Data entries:
****
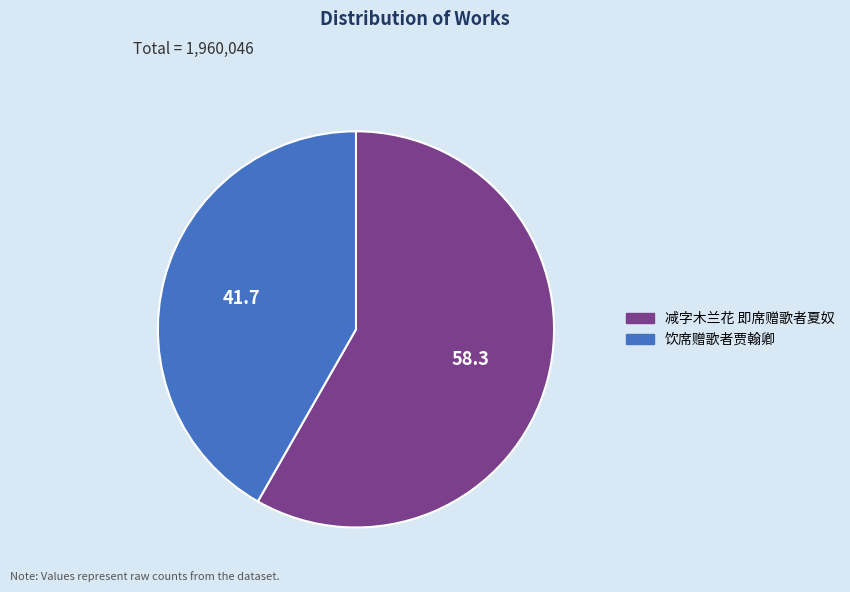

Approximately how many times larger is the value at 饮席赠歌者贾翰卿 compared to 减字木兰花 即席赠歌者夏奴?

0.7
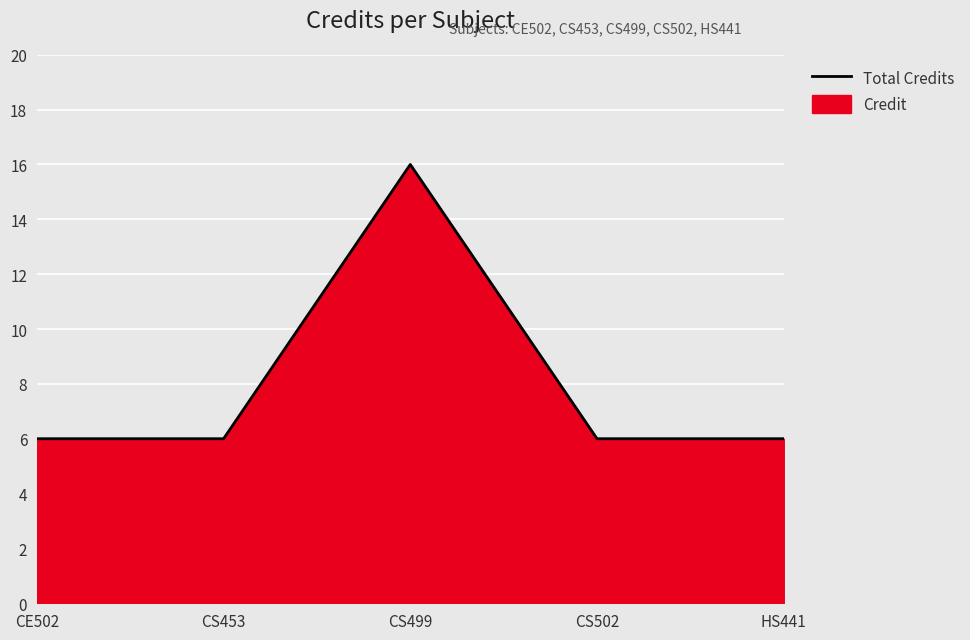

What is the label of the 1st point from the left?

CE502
****
◆ **REQUIRED ACTION**:
Copy out every one of the entries above word for word, but drop the pictures.

◆ **YOUR SOLUTION**:
Approximately how many times larger is the value at 饮席赠歌者贾翰卿 compared to 减字木兰花 即席赠歌者夏奴?

0.7

What is the label of the 1st point from the left?

CE502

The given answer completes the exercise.